Mais voici un point plus important ; je veux parler de l’esprit national. Rien n’empêchera plus vos soldats de passer chez l’étranger, que d’augmenter en eux cet esprit, & de s’en servir pour les conduire ; s’ils désertoient malgré cette attention de votre part, ils ne tarderoient pas à revenir ; il est pourtant vrai que notre esprit national nous distingue des autres nations plus qu’il ne nous sépare ; nous n’avons rien qui nous rende incompatibles avec elles ; le françois peut vivre par-tout où il y a des hommes ; les Anglois & les Espagnols au contraire pleins de mépris pour les autres peuples, désertent rarement chez les étrangers, & ne s’attachent point à leur service. Il y a dans le peuple en France, comme dans la bonne compagnie, un excès de sociabilité ; un remede à cet inconvénient, quant au militaire, ce seroit d’établir des usages, un certain faste, de certaines manieres, des mœurs même qui les sépareroient davantage des autres nations ; c’est bien fait assurément de prendre la pratique des Prussiens & leur discipline ; mais pour les égaler, faut-il employer les mêmes moyens qu’eux ? la bastonnade en usage chez les Allemands, & que les François ont en horreur ? c’est une des choses qui empêchoit le plus vos soldats de s’attacher au service d’Allemagne ; si vous l’établissiez chez vous, vous ôtez encore ce frein à l’esprit de désertion.

Pourquoi mener avec rudesse une nation qu’on récompense par éloge, ou qu’on punit par un ridicule ? une nation si sensible à l’honneur, à la honte & à son bien-être, ne doit être conduite que par ses mobiles ; vous détruiriez toute sa gaieté ; & s’il la perdoit, il s’accommoderoit aisément des nations chez lesquelles ne brille pas cette qualité si aimable.

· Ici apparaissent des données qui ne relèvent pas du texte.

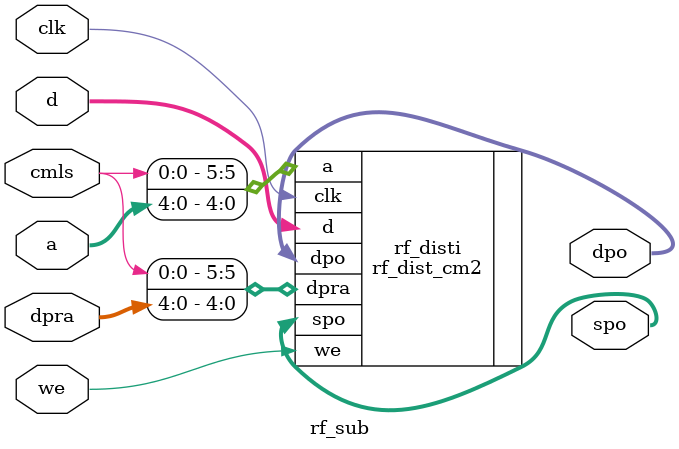
<source format=v>
/*******************************************************************************
*     This file is owned and controlled by Xilinx and must be used             *
*     solely for design, simulation, implementation and creation of            *
*     design files limited to Xilinx devices or technologies. Use              *
*     with non-Xilinx devices or technologies is expressly prohibited          *
*     and immediately terminates your license.                                 *
*                                                                              *
*     XILINX IS PROVIDING THIS DESIGN, CODE, OR INFORMATION "AS IS"            *
*     SOLELY FOR USE IN DEVELOPING PROGRAMS AND SOLUTIONS FOR                  *
*     XILINX DEVICES.  BY PROVIDING THIS DESIGN, CODE, OR INFORMATION          *
*     AS ONE POSSIBLE IMPLEMENTATION OF THIS FEATURE, APPLICATION              *
*     OR STANDARD, XILINX IS MAKING NO REPRESENTATION THAT THIS                *
*     IMPLEMENTATION IS FREE FROM ANY CLAIMS OF INFRINGEMENT,                  *
*     AND YOU ARE RESPONSIBLE FOR OBTAINING ANY RIGHTS YOU MAY REQUIRE         *
*     FOR YOUR IMPLEMENTATION.  XILINX EXPRESSLY DISCLAIMS ANY                 *
*     WARRANTY WHATSOEVER WITH RESPECT TO THE ADEQUACY OF THE                  *
*     IMPLEMENTATION, INCLUDING BUT NOT LIMITED TO ANY WARRANTIES OR           *
*     REPRESENTATIONS THAT THIS IMPLEMENTATION IS FREE FROM CLAIMS OF          *
*     INFRINGEMENT, IMPLIED WARRANTIES OF MERCHANTABILITY AND FITNESS          *
*     FOR A PARTICULAR PURPOSE.                                                *
*                                                                              *
*     Xilinx products are not intended for use in life support                 *
*     appliances, devices, or systems. Use in such applications are            *
*     expressly prohibited.                                                    *
*                                                                              *
*     (c) Copyright 1995-2009 Xilinx, Inc.                                     *
*     All rights reserved.                                                     *
*******************************************************************************/
// The synthesis directives "translate_off/translate_on" specified below are
// supported by Xilinx, Mentor Graphics and Synplicity synthesis
// tools. Ensure they are correct for your synthesis tool(s).

// You must compile the wrapper file rf_blk.v when simulating
// the core, rf_blk. When compiling the wrapper file, be sure to
// reference the XilinxCoreLib Verilog simulation library. For detailed
// instructions, please refer to the "CORE Generator Help".

`timescale 1ns/1ps


module rf_sub(
		cmls,
		
	a,
	d,
	dpra,
	clk,
	we,
	spo,
	dpo);


input cmls;




input [4 : 0] a;
input [31 : 0] d;
input [4 : 0] dpra;
input clk;
input we;
output [31 : 0] spo;
output [31 : 0] dpo;

rf_dist_cm2 rf_disti(
	.a({cmls, a}),
	.d(d),
	.dpra({cmls, dpra}),
	.clk(clk),
	.we(we),
	.spo(spo),
	.dpo(dpo));


endmodule



</source>
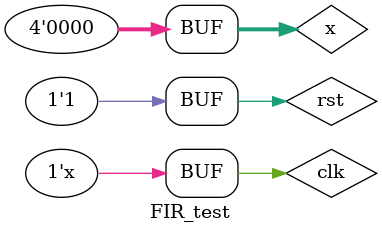
<source format=v>
`timescale 1ns / 1ps

module FIR_test;
// Inputs
reg [3:0] x;
reg clk;
reg rst;
// Outputs
wire [9:0] q;
// Instantiate the Unit Under Test (UUT)
FIR uut (
.x(x),
.clk(clk),
.rst(rst),
.q(q)
);
initial begin
x=0;
clk = 1'b0;
rst = 1'b0;
#20
rst=1'b1;
x=4'b0001;
#20
rst=1'b1;
x=4'b0010;
#20
rst=1'b1;
x=4'b0011;
#20
rst=1'b1;
x=4'b0100;
#20
rst=1'b1;
x=4'b0000;
end
always #10 clk=~clk;
endmodule
</source>
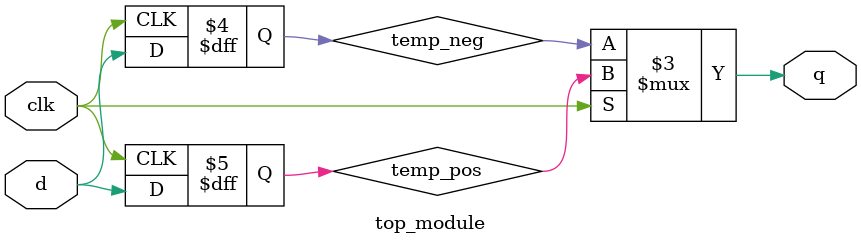
<source format=v>
module top_module (
    input clk,
    input d,
    output q
);
    reg temp_pos, temp_neg;
    always @(posedge clk) temp_pos <= d;
    always @(negedge clk) temp_neg <= d;
    assign q = clk ? temp_pos : temp_neg;

endmodule

</source>
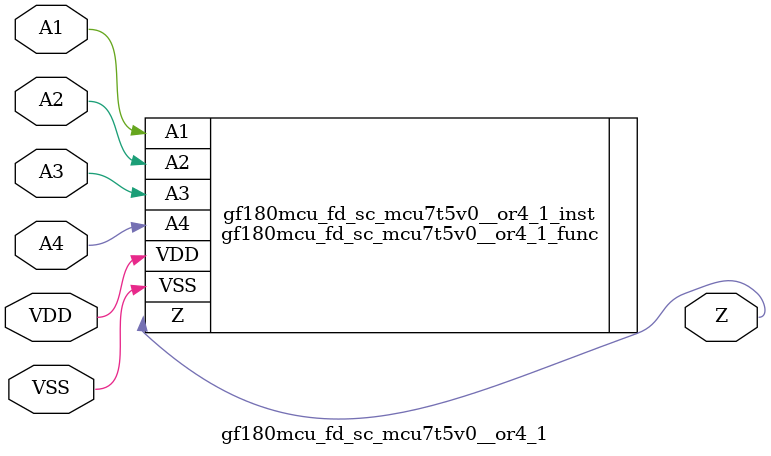
<source format=v>

module gf180mcu_fd_sc_mcu7t5v0__or4_1( A1, A2, A3, A4, Z, VDD, VSS );
input A1, A2, A3, A4;
inout VDD, VSS;
output Z;

   `ifdef FUNCTIONAL  //  functional //

	gf180mcu_fd_sc_mcu7t5v0__or4_1_func gf180mcu_fd_sc_mcu7t5v0__or4_1_behav_inst(.A1(A1),.A2(A2),.A3(A3),.A4(A4),.Z(Z),.VDD(VDD),.VSS(VSS));

   `else

	gf180mcu_fd_sc_mcu7t5v0__or4_1_func gf180mcu_fd_sc_mcu7t5v0__or4_1_inst(.A1(A1),.A2(A2),.A3(A3),.A4(A4),.Z(Z),.VDD(VDD),.VSS(VSS));

	// spec_gates_begin


	// spec_gates_end



   specify

	// specify_block_begin

	// comb arc A1 --> Z
	 (A1 => Z) = (1.0,1.0);

	// comb arc A2 --> Z
	 (A2 => Z) = (1.0,1.0);

	// comb arc A3 --> Z
	 (A3 => Z) = (1.0,1.0);

	// comb arc A4 --> Z
	 (A4 => Z) = (1.0,1.0);

	// specify_block_end

   endspecify

   `endif

endmodule

</source>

Nous avons vu le régiment de M. de Rochambeaut[1] le mieux discipliné, & le mieux tenu & le plus sage de l’armée ; le châtiment terrible qu’il avoit imposé aux soldats négligens, peu exacts, paresseux, &c. étoit de les obliger à porter leurs bonnets toute la journée : c’est avec ce châtiment qu’il avoit fait de son régiment un des meilleurs de France. La prison, quelque retranchement à la paye, l’habitude de punir exactement plutôt que séverement, celle de corriger sans humilier, sans injures, sans mauvais traitemens, peuvent suffire encore pour discipliner vos armées & cette conduire doit inspirer à vos soldats un esprit qui leur donnera de l’éloignement pour le service étranger ; il faut qu’elles n’aient de commun

  1. Le régiment de la Marche à la conquête de l’île de Minorque.